Le prêt numérique transforme l’accès au crédit en Afrique, mais soulève des défis majeurs.

Alors que seulement 9 % des adultes nigérians empruntent auprès d’institutions formelles, les solutions de crédit digital offrent une alternative rapide et accessible. Ces plateformes permettent d’obtenir un prêt en quelques minutes, sans garant ni dossier complexe. Pour des millions de personnes exclues du système bancaire traditionnel, cette innovation est une bouée de sauvetage financière. Un commerçant peut ainsi financer son stock, une PME combler un trou de trésorerie, ou une famille faire face à une urgence sans recourir aux prêteurs informels.

Une réponse aux limites du système bancaire traditionnel

Le prêt numérique émerge d’une réalité : les critères classiques d’octroi de crédit (revenus, historique bancaire, garanties) excluent une grande partie de la population africaine. Les fintechs et opérateurs de mobile money proposent une alternative agile. Grâce aux algorithmes, ils évaluent la solvabilité en analysant les historiques de transactions et autres données alternatives. La Banque mondiale qualifie ces microcrédits digitaux de prêts à court terme, accessibles via mobile et avec décision quasi immédiate.
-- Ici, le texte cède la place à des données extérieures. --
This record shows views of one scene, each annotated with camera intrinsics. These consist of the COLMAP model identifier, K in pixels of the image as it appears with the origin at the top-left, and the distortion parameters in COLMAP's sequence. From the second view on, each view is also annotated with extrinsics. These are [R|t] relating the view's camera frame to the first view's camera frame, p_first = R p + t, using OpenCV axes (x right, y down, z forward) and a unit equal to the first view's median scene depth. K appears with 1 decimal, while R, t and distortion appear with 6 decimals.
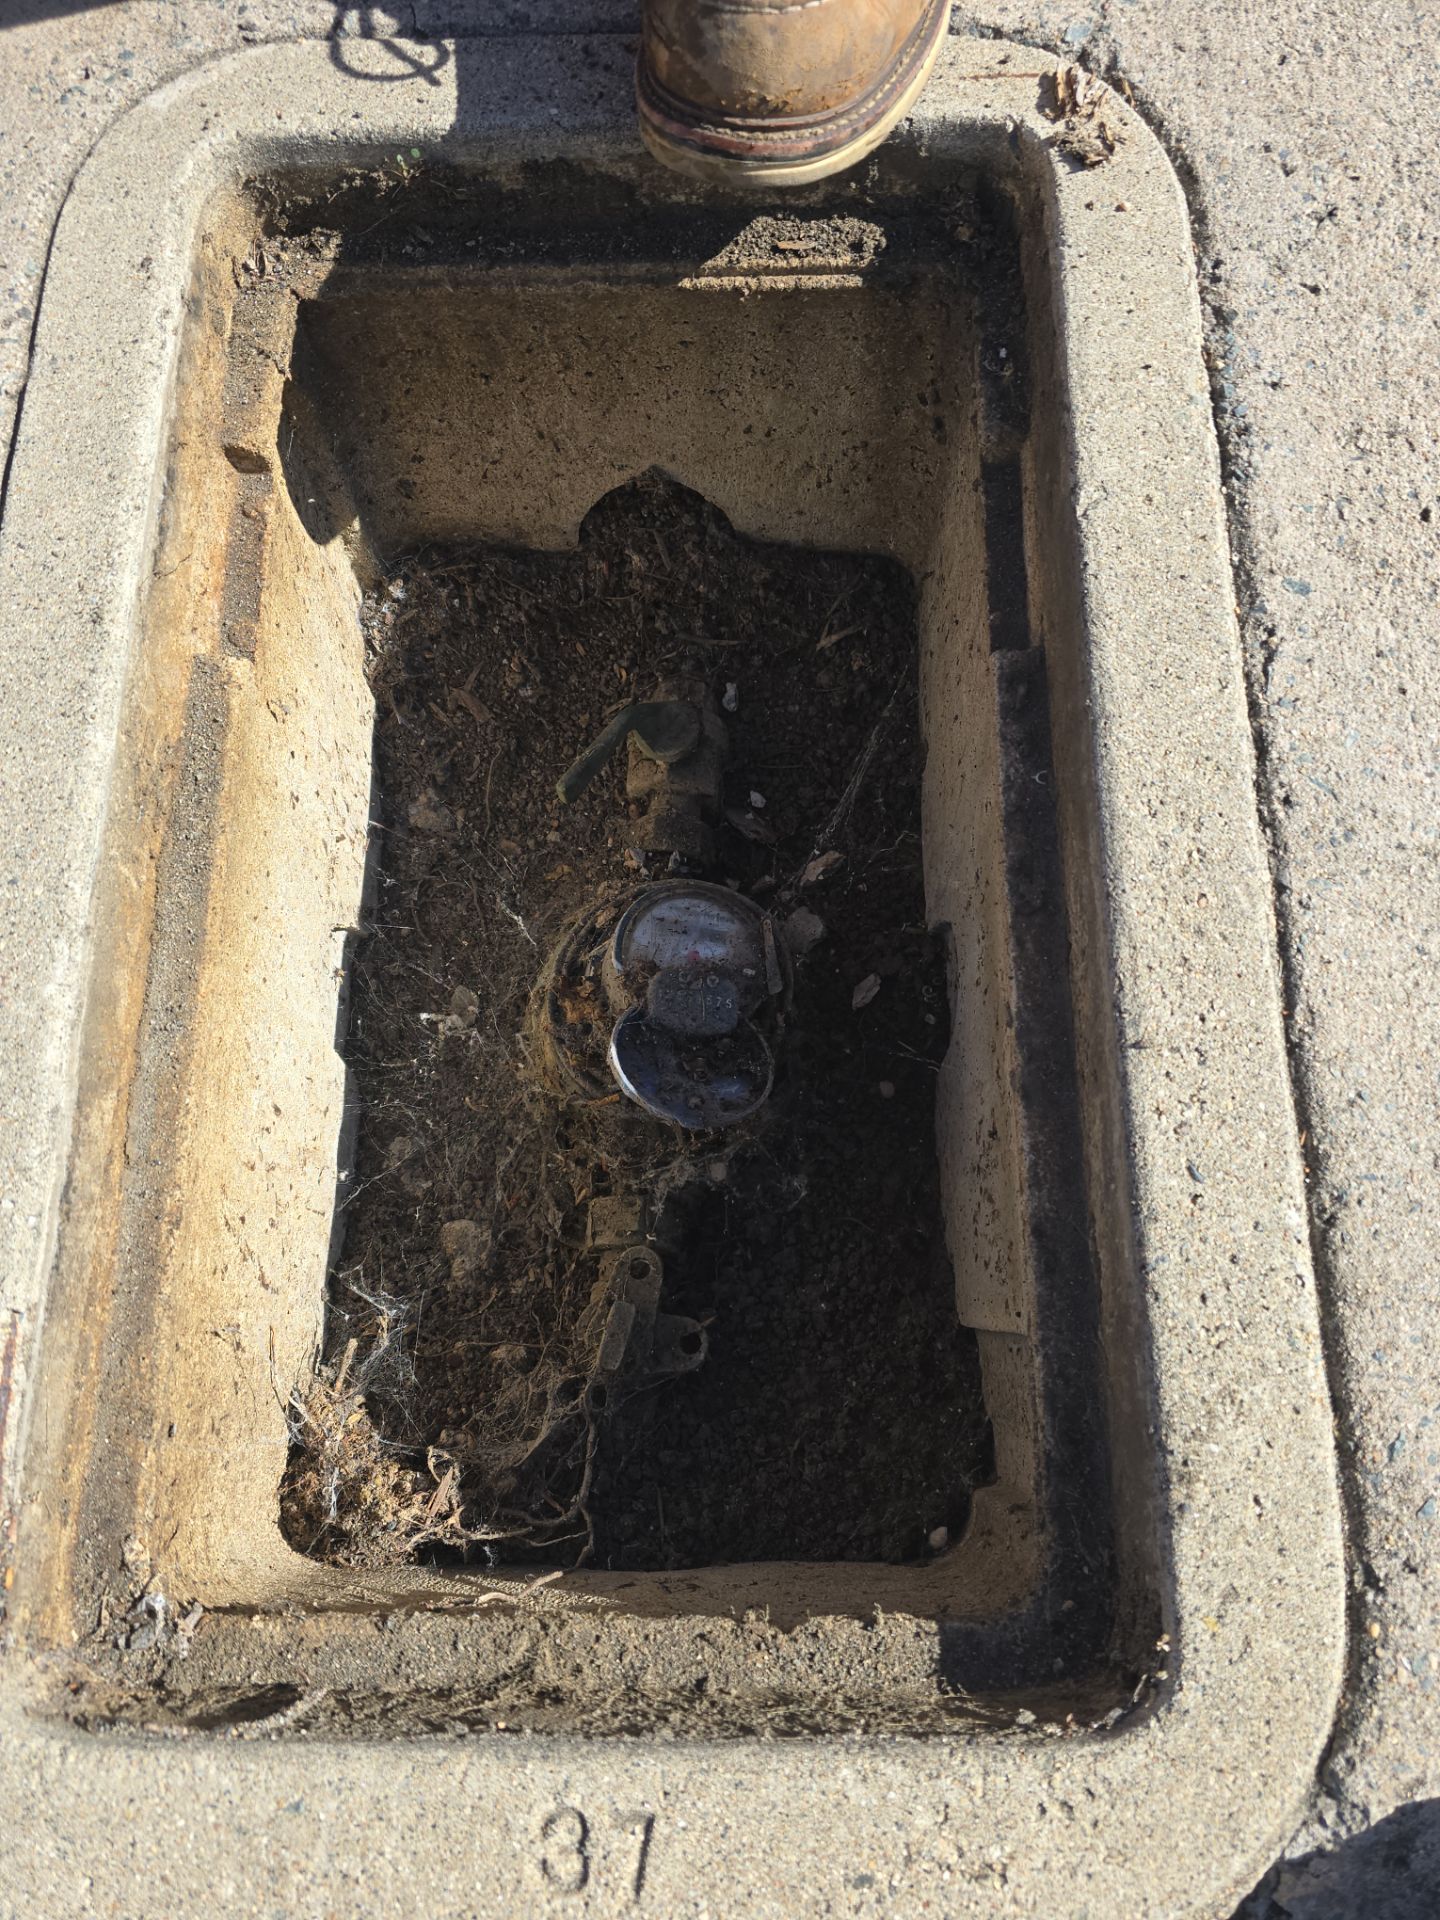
lens RADIAL K [[1332.1, 0, 744.4], [0, 1332.1, 915.3], [0, 0, 1]] dist [0.037457, -0.036453]
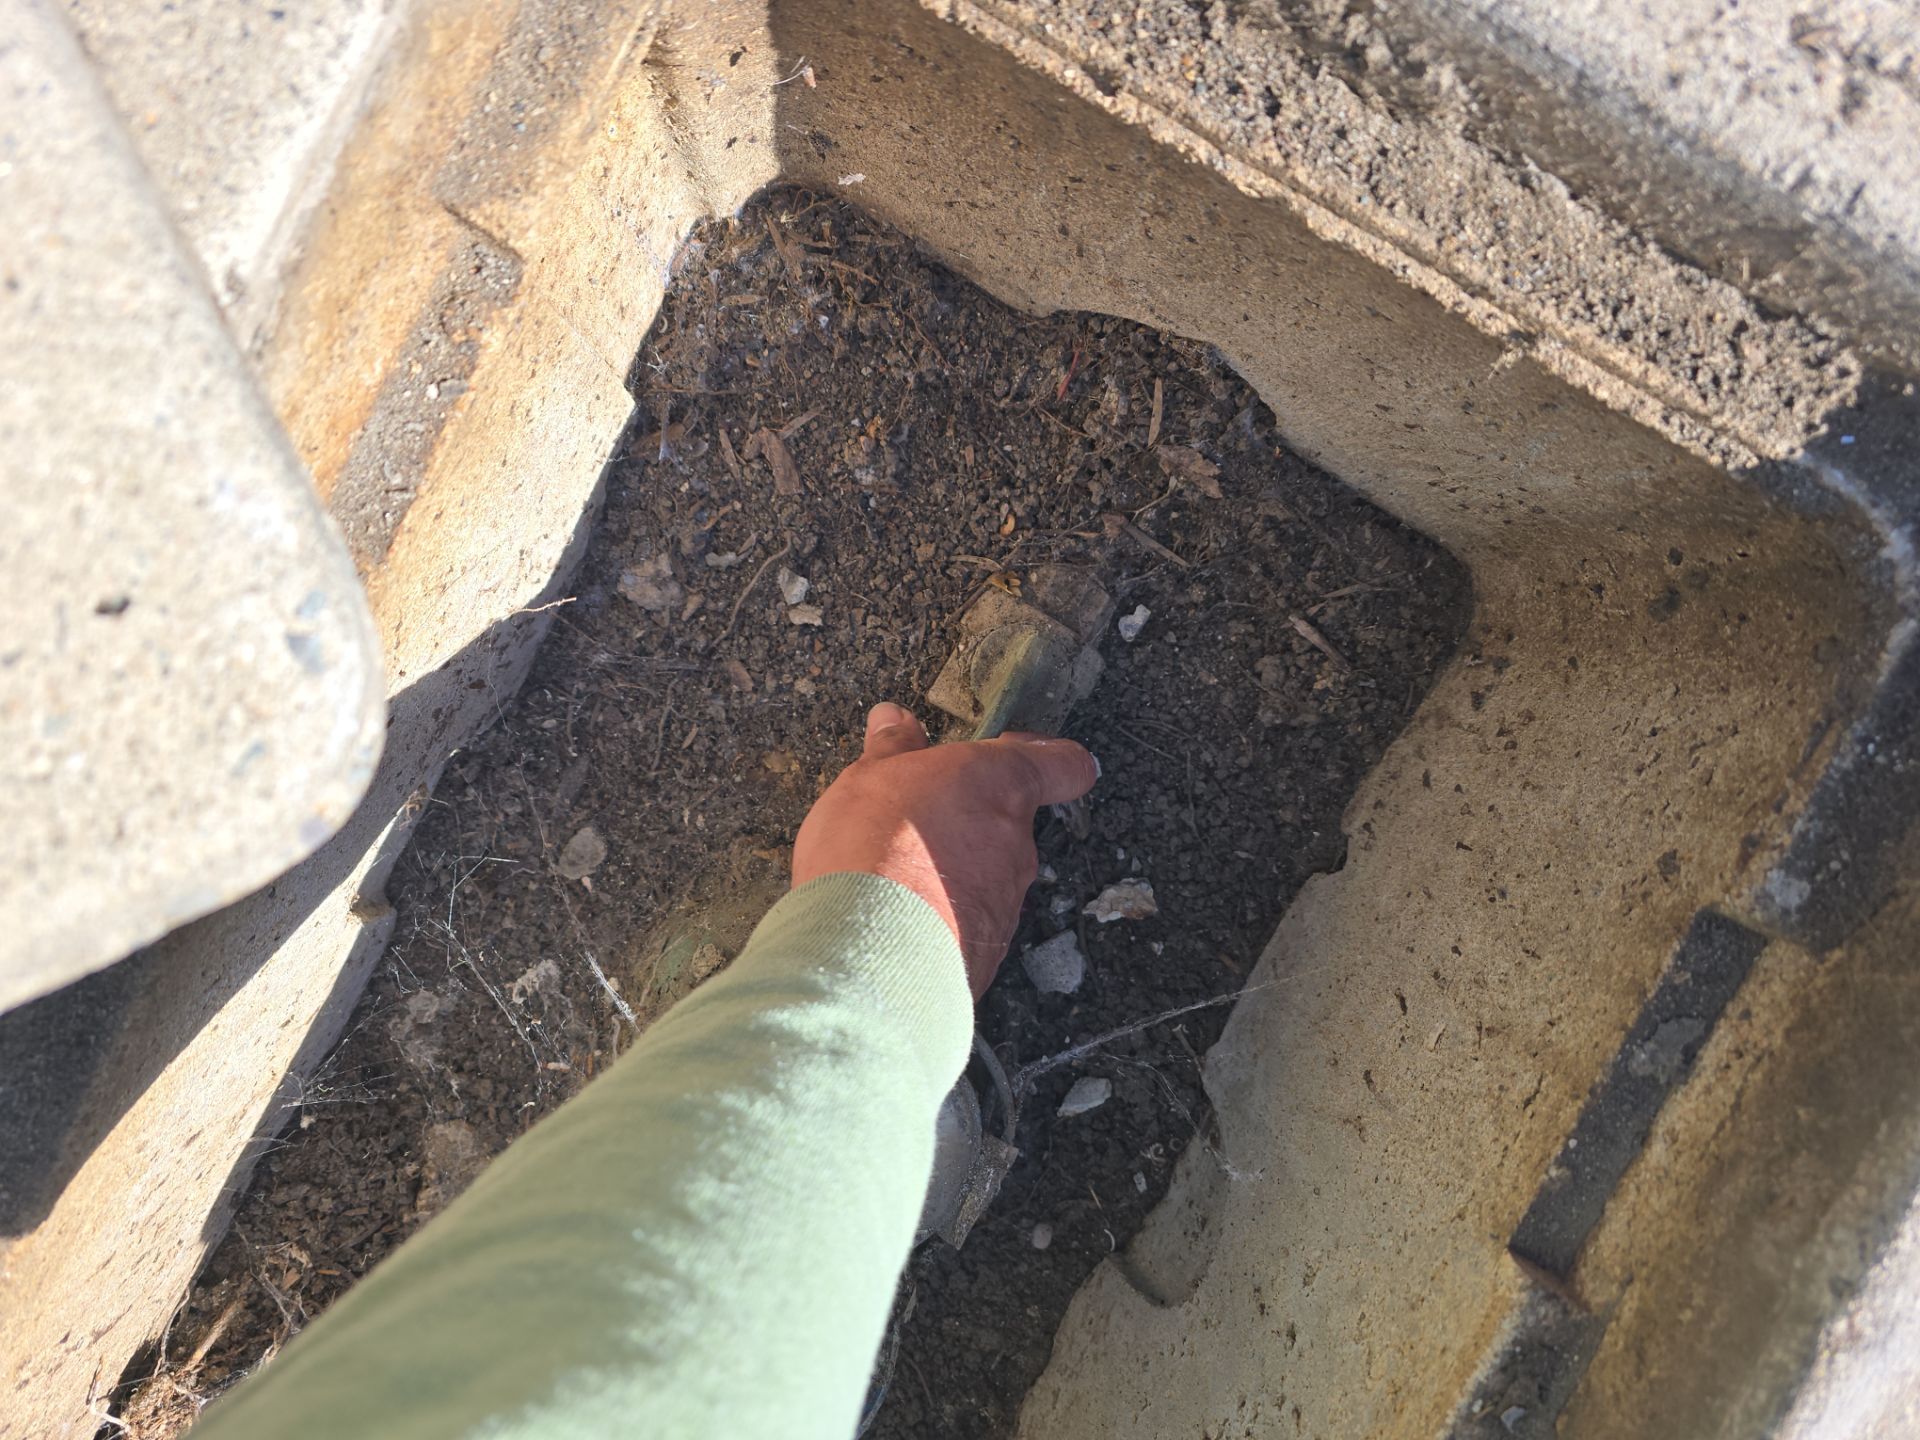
lens RADIAL K [[1291.0, 0, 1007.3], [0, 1291.0, 574.2], [0, 0, 1]] dist [0.062890, -0.051632]
pose [[0.879644, 0.459254, 0.123742, -0.224708], [-0.471579, 0.808217, 0.352703, -0.544079], [0.061970, -0.368607, 0.927517, 0.572511]]
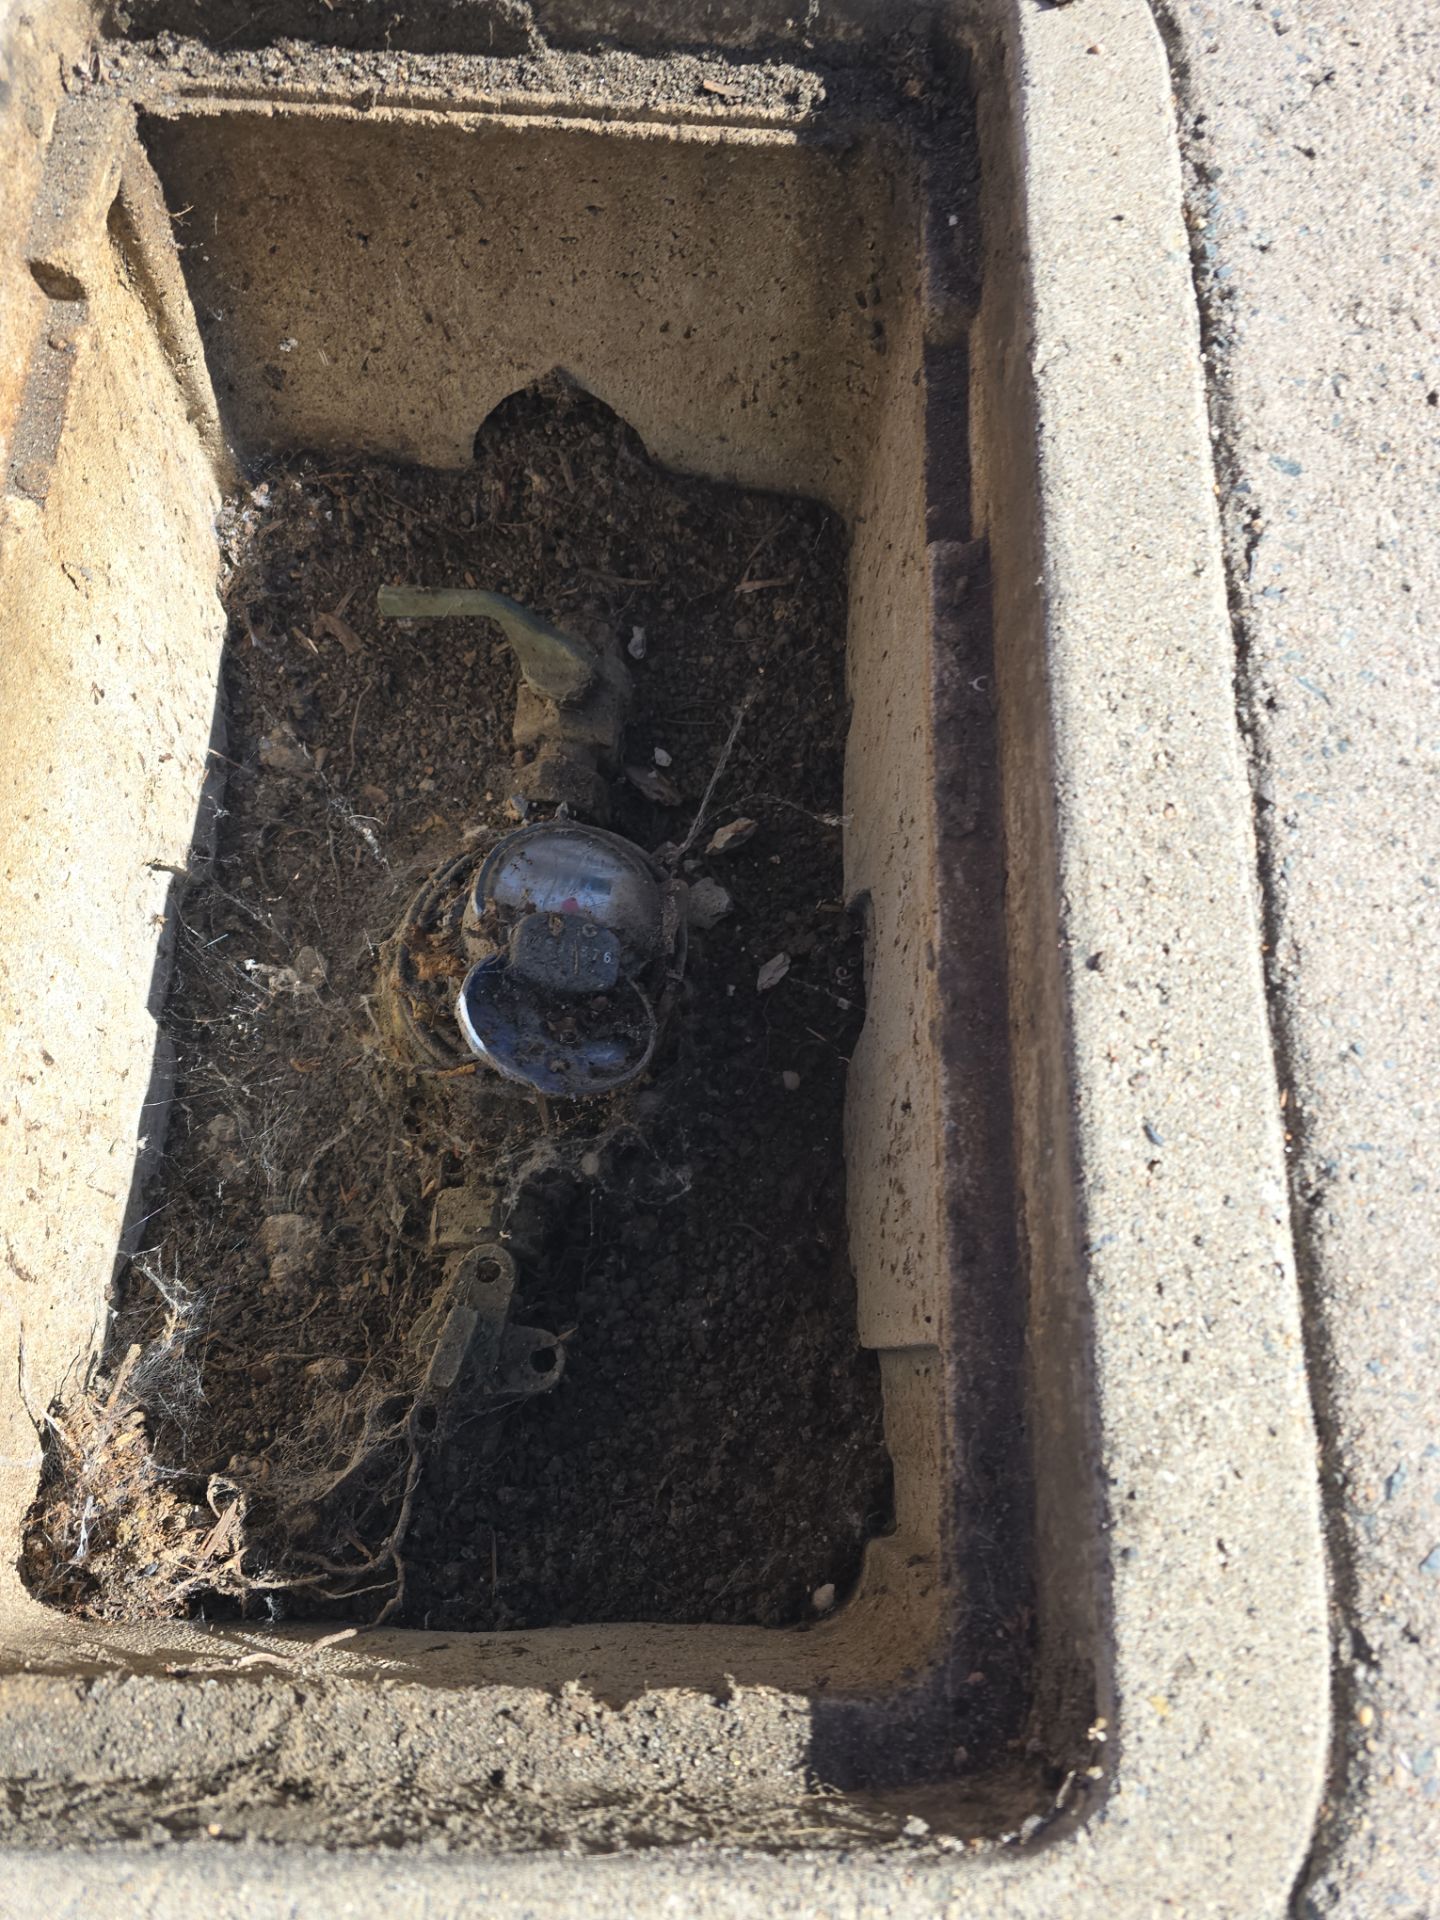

Cette révolution s’appuie sur l’essor des infrastructures financières digitales. En 2025, les services de mobile money ont traité plus de 2 000 milliards de dollars de transactions, avec près de 600 millions d’utilisateurs actifs. Au Nigeria, où seulement 64 % des adultes ont accès aux services financiers formels (contre 56 % en 2020), ces solutions comblent un vide crucial. Des plateformes comme Carbon proposent des prêts allant de 2 500 à 1 million de nairas, sans exigence de garantie traditionnelle.

Régulation et protection des consommateurs : les nouveaux enjeux

La croissance exponentielle du secteur a cependant révélé des dérives. En 2025, la Commission nigériane pour la concurrence et la protection des consommateurs a publié un cadre réglementaire exigeant transparence sur les taux, protection des données et pratiques de recouvrement éthiques. Ces règles, entrées en vigueur en janvier 2026, visent à concilier innovation et protection des emprunteurs.

Le véritable enjeu réside dans l’équilibre entre accessibilité et responsabilité. Le prêt numérique permet d’inclure des populations traditionnellement exclues en s’appuyant sur des données alternatives. L’IFC souligne que les historiques de mobile money et les transactions digitales offrent des indicateurs fiables pour évaluer la solvabilité. Cette approche ouvre la voie à une finance plus inclusive, où le parcours bancaire classique n’est plus un prérequis.

Pour les dirigeants IT africains, ces évolutions soulignent l’importance d’infrastructures digitales robustes et sécurisées. La réussite du prêt numérique dépendra de leur capacité à garantir la protection des données tout en exploitant ces nouvelles sources d’information pour une évaluation du risque plus équitable.